Si les échanges de mots doux par lettre ouverte publique réciproque entre Manuel Valls et Martine Aubry nuisent forcément à l'image du Parti Socialiste, la diatribe de Julien Dray sur son blog accentue encore plus gravement cette image devenue catastrophique.

Avec Valls, le problème se trouve principalement dans le fait que le PS lave son linge sale en public, et je rejoins Christophe quand il écrit : "
lorsqu'il y' a des problèmes, je reste intimement persuadé que l'on en parle de pair à pair dans un bureau fermé sans micros et sans communiqués de presse à la sortie". Mais au-delà rien de dramatique : Manuel Valls est isolé au Parti Socialiste, les militants et les cadres du parti ne l'aiment guère. Il est un trublion qui trouve son existence dans l'opposition systématique au sein de son propre parti, d'où un accès aux médias facilité par cette position. A s'en demander parfois s'il n'est pas la petite souris envoyée par la droite afin de chatouiller les éléphants socialistes dans leur magasin de porcelaines.

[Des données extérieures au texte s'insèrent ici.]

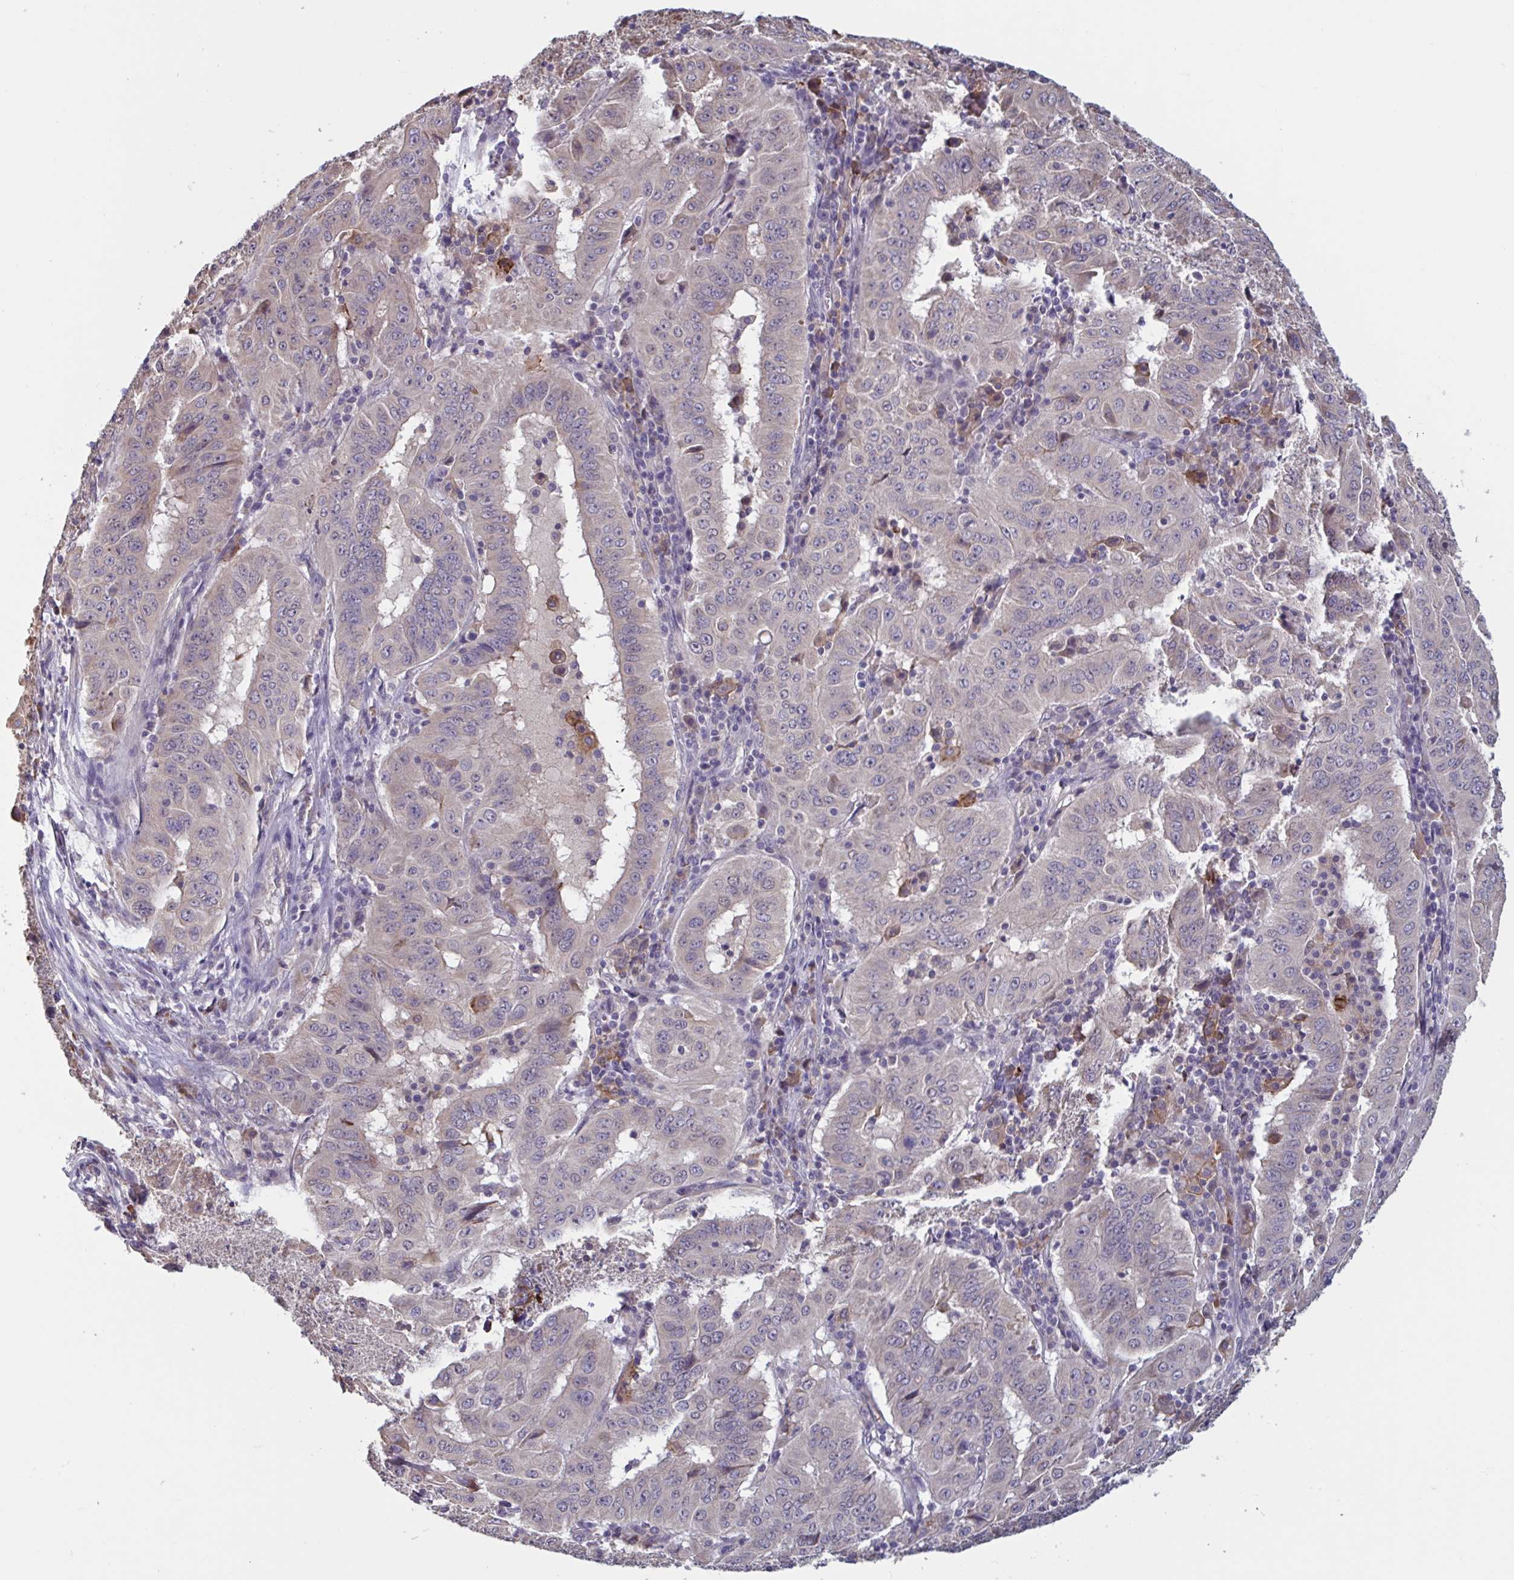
{"staining": {"intensity": "negative", "quantity": "none", "location": "none"}, "tissue": "pancreatic cancer", "cell_type": "Tumor cells", "image_type": "cancer", "snomed": [{"axis": "morphology", "description": "Adenocarcinoma, NOS"}, {"axis": "topography", "description": "Pancreas"}], "caption": "Immunohistochemical staining of human pancreatic adenocarcinoma displays no significant positivity in tumor cells.", "gene": "CD1E", "patient": {"sex": "male", "age": 63}}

Julien Dray est un cas bien plus complexe pour Martine Aubry : il n'a plus rien à perdre. En difficulté avec la justice, en perdition auprès de l'opinion publique qui déteste la gauche bling-bling, esseulé au PS depuis l'abandon de Ségolène Royal, Julien Dray pourrait se révéler être bien dangereux. Tout d'abord car il est un "tueur" en politique : il connaît les coups fourrés, il connaît les histoires sales du PS, et garde un réseau puissant. Alors quand Juju dégaine, ça fait très mal, et il peut de sa plume toucher à bout portant la cuirasse de Martine Aubry. Dans une note intitulée "à en pleurer" sur son blog, il écrit par exemple : "
Martine Aubry a résumé et confirmé les grandes caractéristiques de son début de mandat de première secrétaire du parti socialiste : l'impuissance, l'amateurisme, et surtout une étonnante incapacité à entendre ce qui se passe et dans son parti, et dans la société". Martine Aubry est à terre, mais Juju continue : "Martine Aubry se concentre désormais sur la dénonciation publique de camarades, alors que les sujets d'actualité sur lesquels elle pourrait prendre la parole et positionner le PS ne manquent pas. Drôle de pratique, vraiment, alors que l'on nous avait pourtant expliqué en long, en large et en travers, lors du congrès, que le linge sale se lave en famille".

Pendant que certains socialistes se crachent publiquement à la figure, d'autres travaillent à 2012, en silence : François Hollande, Ségolène Royal, Pierre Moscovici et d'autres encore. Quand on est un éléphant au PS, on passe 90% de son temps le nez dans le PS. Triste. Et les guerres respectives entre Valls et Aubry d'une part, Dray et Aubry d'autre part ne vont faire qu'inciter les autres requins en soif de médiatisation à s'engouffrer dans cette brèche : taper publiquement sur ses camarades pour exister, avec un fort risque d'embrasement. Taper toujours plus fort, là où ça fait le plus mal, pour être entendu.

Une dernière impasse enfin pour Martine Aubry : elle ne peut désormais plus virer Manuel Valls du PS. Elle devrait sinon également renvoyer Julien Dray. Un ça va, deux ce serait la cata.

Ah si, une bonne nouvelle cependant. Et c'est Gilles Klein qui l'a trouvée : la prise de parole de Julien Dray prouve que "pour un politique, le blog a encore son utilité pour se faire entendre". Les socialistes se consoleront comme ils le peuvent.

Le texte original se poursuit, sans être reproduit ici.